* [What you have to do]:
The lines of the records that include "Инструмент" should all be copied.

══════════

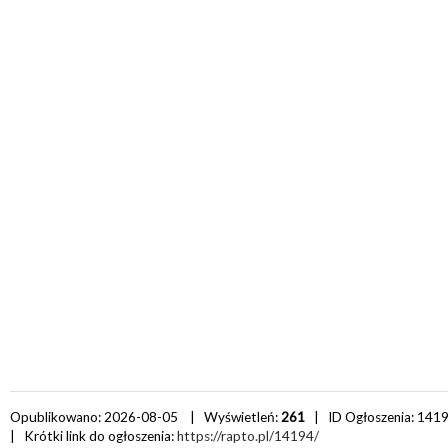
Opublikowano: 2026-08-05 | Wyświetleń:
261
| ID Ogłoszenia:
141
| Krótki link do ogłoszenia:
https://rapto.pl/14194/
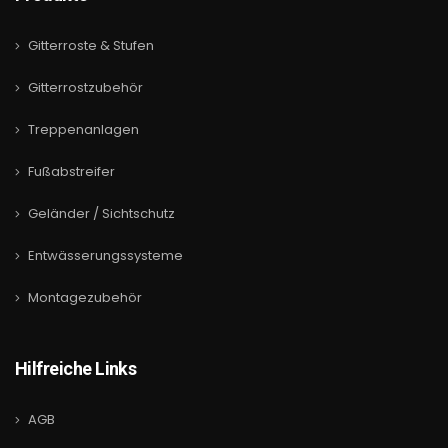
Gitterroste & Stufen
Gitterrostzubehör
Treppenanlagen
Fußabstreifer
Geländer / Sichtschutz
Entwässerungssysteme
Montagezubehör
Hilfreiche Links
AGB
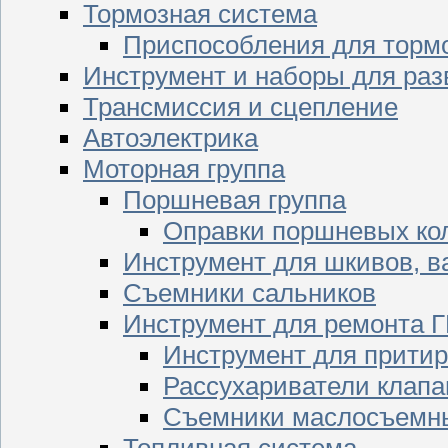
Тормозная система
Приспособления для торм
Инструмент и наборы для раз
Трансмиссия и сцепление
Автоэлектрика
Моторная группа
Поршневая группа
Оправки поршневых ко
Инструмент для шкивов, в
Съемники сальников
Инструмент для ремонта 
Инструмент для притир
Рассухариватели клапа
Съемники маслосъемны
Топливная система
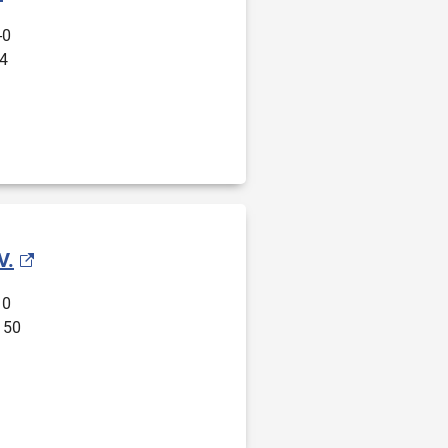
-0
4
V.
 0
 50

══════════

* [Answer area]:
Инструмент и наборы для раз
Инструмент для шкивов, в
Инструмент для ремонта 
Инструмент для притир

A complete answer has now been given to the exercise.